→ **Selected text**:
_ _ _ _ _
GPU speedup for an exploration of non-Markovianity and qubit systems
PI: Sarah Elizabeth Shandera (ECoS, Physics)
The purpose of this project is to update a code for quantum circuits, developed in Professor Sarah Shandera’s group, to run on GPUs. The goal is to increase the number of qubits that can be efficiently simulated from 12 to about 20 or more. The code should also enable simulations of long sequences of the quantum gates (>1500 circuit layers), which is essential for statistical analysis of non-Markovianity.
The improved code will enable Shandera, the PI, and Professor Dezhe Jin to investigate a new possible class of non-scrambling dynamics. When qubits undergo evolution by a random circuit, information about the initial state generically becomes delocalized, spread out among correlations between the qubits. A problem of current interest is to understand the classes of dynamics for which this delocalization does not occur. Perhaps surprisingly, a circuit that mimics a typical, time-independent Hamiltonian also generically scrambles information. On the other hand, one well-studied means of preserving local information is to intersperse measurements of some qubits with the action of quantum gates. When the probability of measurement is high enough, local information can be preserved. This project will analyze a different technique, studying the extent to which non-Markovian gate sequences can prevent scrambling. Our previous work with the existing code provided preliminary results (arXiv:2505.00116) that suggest this approach.
Our team consists of Prof. Shandera (expertise in quantum systems) and Professor Dezhe Jin (expertise in classical non-Markovian sequences as partially observable Markov processes in the context of birdsong). Prof. Jin also has experience with GPU programming. Both Shandera and Jin, are faculty in Physics, will mentor the ICDS Junior researcher. Professor Shandera’s graduate students will also participate in the project.
_ _ _ _ _
→ **Supplied material**:
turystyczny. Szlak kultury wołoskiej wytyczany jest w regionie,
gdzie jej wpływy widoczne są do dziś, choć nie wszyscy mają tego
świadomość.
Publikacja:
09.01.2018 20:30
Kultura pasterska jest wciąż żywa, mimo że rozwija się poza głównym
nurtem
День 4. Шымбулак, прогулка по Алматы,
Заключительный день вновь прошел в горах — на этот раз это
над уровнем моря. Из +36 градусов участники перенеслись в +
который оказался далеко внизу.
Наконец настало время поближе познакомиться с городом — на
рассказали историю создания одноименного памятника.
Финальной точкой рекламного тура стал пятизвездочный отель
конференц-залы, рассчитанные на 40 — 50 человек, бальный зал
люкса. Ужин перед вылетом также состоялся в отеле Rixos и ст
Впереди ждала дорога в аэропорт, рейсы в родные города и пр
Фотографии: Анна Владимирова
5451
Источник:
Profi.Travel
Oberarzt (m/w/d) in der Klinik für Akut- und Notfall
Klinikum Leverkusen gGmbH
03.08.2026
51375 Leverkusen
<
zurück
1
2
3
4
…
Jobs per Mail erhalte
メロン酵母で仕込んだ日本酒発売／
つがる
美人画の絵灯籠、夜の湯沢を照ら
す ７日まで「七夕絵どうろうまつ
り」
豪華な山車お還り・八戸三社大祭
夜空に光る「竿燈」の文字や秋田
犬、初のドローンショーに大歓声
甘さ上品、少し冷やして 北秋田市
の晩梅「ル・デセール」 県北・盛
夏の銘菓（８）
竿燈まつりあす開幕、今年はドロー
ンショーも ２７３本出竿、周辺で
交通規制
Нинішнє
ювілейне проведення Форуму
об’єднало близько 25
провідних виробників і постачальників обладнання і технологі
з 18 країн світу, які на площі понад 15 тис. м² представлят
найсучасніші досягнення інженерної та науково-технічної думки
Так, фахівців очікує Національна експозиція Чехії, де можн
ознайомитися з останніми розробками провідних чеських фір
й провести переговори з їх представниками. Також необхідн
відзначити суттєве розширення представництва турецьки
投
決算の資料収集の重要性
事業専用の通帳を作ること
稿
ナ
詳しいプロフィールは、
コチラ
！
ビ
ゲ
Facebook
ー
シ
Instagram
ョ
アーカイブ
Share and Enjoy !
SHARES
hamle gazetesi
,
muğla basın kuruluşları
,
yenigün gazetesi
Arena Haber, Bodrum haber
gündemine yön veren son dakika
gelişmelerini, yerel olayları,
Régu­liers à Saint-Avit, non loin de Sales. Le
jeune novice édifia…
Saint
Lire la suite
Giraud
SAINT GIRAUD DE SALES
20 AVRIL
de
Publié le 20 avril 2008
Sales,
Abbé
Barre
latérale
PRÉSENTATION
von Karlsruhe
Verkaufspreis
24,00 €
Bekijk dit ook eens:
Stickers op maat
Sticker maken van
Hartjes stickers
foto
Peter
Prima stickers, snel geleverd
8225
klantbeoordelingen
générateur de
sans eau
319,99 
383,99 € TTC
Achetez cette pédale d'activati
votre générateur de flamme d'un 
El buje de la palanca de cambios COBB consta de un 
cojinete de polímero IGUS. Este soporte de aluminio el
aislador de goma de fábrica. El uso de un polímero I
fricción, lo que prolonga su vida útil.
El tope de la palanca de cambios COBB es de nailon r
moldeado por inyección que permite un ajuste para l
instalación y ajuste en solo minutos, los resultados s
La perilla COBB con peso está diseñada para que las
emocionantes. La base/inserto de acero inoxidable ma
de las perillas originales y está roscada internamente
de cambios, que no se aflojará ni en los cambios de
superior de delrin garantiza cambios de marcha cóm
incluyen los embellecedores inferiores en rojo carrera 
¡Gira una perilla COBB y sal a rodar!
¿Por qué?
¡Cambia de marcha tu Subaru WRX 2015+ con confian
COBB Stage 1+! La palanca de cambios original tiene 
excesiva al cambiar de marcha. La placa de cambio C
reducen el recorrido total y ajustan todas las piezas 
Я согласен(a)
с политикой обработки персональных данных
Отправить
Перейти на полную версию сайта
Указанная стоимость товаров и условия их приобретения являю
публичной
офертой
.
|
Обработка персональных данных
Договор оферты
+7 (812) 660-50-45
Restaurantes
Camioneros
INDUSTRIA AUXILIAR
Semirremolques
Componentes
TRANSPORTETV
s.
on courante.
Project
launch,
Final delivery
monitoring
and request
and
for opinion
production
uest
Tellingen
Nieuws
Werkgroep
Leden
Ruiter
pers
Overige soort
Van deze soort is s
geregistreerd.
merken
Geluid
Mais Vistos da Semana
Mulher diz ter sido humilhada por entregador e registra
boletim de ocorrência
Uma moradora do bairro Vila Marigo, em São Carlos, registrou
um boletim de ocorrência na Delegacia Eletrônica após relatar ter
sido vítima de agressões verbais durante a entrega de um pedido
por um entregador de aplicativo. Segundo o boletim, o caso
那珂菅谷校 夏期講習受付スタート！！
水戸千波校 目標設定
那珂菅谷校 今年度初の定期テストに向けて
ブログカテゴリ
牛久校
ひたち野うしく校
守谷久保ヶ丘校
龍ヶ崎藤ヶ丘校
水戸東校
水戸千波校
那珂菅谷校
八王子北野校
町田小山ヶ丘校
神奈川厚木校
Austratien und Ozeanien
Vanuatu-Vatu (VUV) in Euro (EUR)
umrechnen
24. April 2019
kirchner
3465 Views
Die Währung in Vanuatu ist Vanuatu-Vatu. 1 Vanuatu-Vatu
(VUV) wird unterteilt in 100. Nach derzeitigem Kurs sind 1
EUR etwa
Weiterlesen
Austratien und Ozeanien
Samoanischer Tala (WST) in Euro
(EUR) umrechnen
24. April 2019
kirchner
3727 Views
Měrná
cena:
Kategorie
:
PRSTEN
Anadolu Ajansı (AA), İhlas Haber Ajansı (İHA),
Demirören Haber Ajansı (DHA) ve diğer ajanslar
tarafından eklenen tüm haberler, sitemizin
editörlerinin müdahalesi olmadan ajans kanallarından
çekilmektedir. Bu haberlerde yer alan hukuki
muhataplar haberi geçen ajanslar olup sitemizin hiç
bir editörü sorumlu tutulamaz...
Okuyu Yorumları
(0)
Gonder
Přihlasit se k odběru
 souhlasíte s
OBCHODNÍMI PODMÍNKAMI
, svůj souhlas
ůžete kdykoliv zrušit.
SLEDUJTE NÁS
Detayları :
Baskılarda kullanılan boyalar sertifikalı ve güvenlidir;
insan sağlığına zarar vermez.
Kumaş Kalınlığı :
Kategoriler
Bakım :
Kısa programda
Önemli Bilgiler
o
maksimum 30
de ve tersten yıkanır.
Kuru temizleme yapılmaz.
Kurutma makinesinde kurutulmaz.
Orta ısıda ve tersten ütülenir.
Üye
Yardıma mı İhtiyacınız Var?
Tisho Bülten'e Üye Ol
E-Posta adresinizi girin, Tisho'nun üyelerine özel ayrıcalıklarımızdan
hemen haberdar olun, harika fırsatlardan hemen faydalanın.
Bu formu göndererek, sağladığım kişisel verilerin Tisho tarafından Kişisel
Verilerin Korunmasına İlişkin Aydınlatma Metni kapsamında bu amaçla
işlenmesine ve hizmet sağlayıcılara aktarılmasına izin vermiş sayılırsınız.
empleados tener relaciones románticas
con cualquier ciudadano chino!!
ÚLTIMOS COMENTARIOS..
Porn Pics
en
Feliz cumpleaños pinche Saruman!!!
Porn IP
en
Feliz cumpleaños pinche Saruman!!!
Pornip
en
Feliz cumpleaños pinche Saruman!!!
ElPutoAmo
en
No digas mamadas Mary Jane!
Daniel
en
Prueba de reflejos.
_ _ _ _ _
→ **Task goal**: Edit the GPU speedup project description: reproduce the part that opens with the words containing "Our team consists" and closes with "in the project.", putting "supervise" in place of "mentor".

→ **Solved problem**:
Our team consists of Prof. Shandera (expertise in quantum systems) and Professor Dezhe Jin (expertise in classical non-Markovian sequences as partially observable Markov processes in the context of birdsong). Prof. Jin also has experience with GPU programming. Both Shandera and Jin, are faculty in Physics, will supervise the ICDS Junior researcher. Professor Shandera’s graduate students will also participate in the project.